Over the year, the car trade showed one of the largest increases, gaining 21.9 per cent as the Government's car scrappage scheme, which was extended for six months to the end of June, lifted sales. Electrical goods increased by 5.2 per cent year on year, and furniture and lighting was up 2.6 per cent.

However, the volume of fuel sales fell by 12 per cent, hardware paints and glass declined by 10.4 per cent, and other retail sales were 8.1 per cent lower.

Value rose by 0.4 per cent year on year, and 0.7 per cent month on month.

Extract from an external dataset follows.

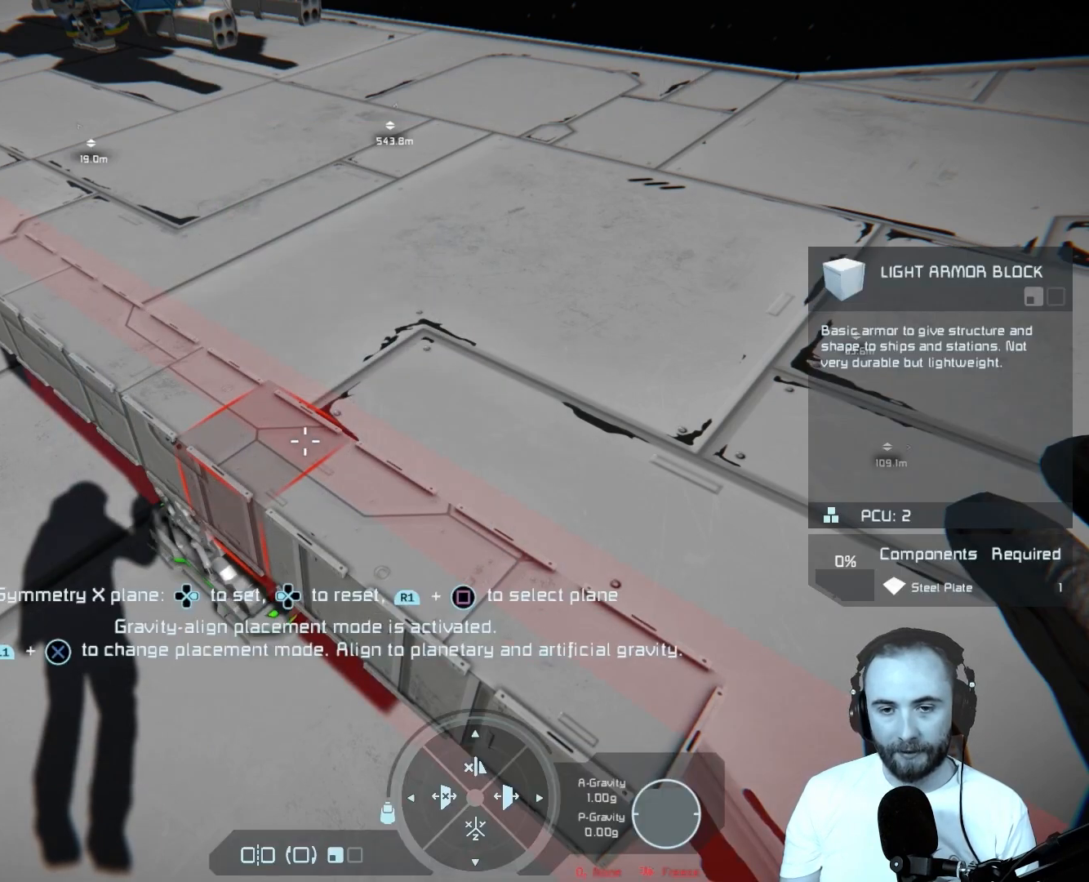
{"buttons": [], "left_stick": "center", "right_stick": "center", "events": []}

Provisional estimates for the second quarter of the year indicate the volume of retail sales fell by 1.7 per cent compared to the same period in 2010. However, sales rose by 1.8 per cent compared to the preceding quarter.

Retail Excellence Ireland said the figures showed volatile sales levels continued while consumer confidence remained weak.

Analysts warned that consumer sentiment would likely remain weak in 2011. 

"Despite the temporary uplift and morale boost from the recent visits to Ireland by Queen Elizabeth II and US president Barack Obama, consumer sentiment fell back in June and should remain fairly weak over the rest of the year as households continue to grapple with high levels of personal indebtedness and the erosion of disposable incomes arising from fiscal consolidation measures, increasing interest rates and weak labour market conditions," said Bloxham chief economist Alan McQuaid.

"With not much scope for a significant drop in the savings rate, consumer spending is likely to maintain the downward trend of recent years with declining real disposable incomes being the main driver. All in all, personal spending on goods and services is expected to fall in real terms for the fourth year running in 2011."